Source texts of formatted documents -
====

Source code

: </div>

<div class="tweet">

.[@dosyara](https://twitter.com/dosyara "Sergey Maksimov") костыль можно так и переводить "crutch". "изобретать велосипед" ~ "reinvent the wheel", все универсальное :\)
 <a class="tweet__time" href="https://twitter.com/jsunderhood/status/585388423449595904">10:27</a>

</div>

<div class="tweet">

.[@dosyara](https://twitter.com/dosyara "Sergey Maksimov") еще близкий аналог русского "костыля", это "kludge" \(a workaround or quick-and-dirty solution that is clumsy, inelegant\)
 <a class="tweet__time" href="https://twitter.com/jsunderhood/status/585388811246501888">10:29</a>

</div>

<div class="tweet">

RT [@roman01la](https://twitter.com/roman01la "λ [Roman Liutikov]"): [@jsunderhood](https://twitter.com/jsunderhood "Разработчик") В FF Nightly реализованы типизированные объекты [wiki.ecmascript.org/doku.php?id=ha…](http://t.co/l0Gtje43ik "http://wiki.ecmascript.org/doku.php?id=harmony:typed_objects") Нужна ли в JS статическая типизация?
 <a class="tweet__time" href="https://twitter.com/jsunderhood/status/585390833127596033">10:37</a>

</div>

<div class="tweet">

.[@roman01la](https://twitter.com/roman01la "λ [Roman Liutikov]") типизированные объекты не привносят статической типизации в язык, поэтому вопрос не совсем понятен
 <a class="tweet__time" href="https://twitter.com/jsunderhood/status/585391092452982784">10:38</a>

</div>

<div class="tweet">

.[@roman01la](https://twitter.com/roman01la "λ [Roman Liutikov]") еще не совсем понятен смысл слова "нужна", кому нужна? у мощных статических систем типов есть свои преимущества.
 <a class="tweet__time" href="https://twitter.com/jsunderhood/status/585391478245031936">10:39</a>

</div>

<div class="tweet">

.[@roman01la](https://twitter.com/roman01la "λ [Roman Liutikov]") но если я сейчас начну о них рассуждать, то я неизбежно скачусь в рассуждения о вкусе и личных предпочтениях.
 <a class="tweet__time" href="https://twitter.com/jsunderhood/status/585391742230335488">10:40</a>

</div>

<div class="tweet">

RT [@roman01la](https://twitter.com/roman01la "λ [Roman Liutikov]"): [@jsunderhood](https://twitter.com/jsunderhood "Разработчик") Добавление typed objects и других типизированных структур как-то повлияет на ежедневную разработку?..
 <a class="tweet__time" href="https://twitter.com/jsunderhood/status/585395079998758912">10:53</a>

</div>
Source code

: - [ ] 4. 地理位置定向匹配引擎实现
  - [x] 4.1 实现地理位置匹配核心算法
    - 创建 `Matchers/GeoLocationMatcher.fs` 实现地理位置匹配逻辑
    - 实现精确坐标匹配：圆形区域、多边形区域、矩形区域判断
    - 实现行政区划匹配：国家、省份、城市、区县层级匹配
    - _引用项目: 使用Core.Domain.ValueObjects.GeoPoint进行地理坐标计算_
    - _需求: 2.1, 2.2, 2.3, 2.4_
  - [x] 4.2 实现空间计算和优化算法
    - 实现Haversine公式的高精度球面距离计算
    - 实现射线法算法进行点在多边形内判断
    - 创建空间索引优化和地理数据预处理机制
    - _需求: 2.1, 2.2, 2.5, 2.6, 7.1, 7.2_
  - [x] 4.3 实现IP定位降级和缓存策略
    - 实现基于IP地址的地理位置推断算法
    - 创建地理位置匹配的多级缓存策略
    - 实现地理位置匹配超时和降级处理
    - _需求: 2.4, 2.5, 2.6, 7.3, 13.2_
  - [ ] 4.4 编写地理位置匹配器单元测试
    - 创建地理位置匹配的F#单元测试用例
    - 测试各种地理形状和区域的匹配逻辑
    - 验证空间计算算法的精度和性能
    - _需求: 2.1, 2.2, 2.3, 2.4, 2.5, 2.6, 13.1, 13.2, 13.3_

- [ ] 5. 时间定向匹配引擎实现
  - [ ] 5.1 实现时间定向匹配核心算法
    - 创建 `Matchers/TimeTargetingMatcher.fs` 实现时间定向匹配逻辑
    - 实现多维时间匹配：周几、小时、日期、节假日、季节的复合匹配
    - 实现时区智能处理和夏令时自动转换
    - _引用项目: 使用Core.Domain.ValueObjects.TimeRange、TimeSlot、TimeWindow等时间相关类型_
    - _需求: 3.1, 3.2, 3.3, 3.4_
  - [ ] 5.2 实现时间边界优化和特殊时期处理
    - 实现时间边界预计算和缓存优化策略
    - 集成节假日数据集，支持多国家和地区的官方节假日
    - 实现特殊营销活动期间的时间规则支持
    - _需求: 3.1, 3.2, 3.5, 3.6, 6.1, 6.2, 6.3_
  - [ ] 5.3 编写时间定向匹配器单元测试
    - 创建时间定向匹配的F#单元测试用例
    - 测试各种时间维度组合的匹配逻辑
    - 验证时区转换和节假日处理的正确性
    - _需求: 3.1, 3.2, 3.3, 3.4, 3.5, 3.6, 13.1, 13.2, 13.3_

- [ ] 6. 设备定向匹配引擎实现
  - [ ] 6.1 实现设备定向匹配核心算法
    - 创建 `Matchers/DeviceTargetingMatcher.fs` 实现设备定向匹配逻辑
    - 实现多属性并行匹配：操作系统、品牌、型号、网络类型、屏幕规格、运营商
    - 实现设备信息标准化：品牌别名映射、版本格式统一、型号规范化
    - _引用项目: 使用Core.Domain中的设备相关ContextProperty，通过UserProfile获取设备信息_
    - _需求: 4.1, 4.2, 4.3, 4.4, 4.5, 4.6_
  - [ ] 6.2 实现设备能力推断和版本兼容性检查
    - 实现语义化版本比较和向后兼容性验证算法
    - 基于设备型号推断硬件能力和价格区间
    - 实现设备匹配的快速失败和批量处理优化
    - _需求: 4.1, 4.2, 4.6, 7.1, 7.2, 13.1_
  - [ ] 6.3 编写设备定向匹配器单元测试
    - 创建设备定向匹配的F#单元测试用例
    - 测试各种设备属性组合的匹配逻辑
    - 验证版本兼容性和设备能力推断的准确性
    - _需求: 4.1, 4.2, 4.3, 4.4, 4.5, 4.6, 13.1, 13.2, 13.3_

====

How to complete this task -
Copy exactly the lines from the one containing "- 验证版本兼容性和设备能力推断的准确性" through the last line of the records, both included, and nothing else.

Solution for this problem -
    - 验证版本兼容性和设备能力推断的准确性
    - _需求: 4.1, 4.2, 4.3, 4.4, 4.5, 4.6, 13.1, 13.2, 13.3_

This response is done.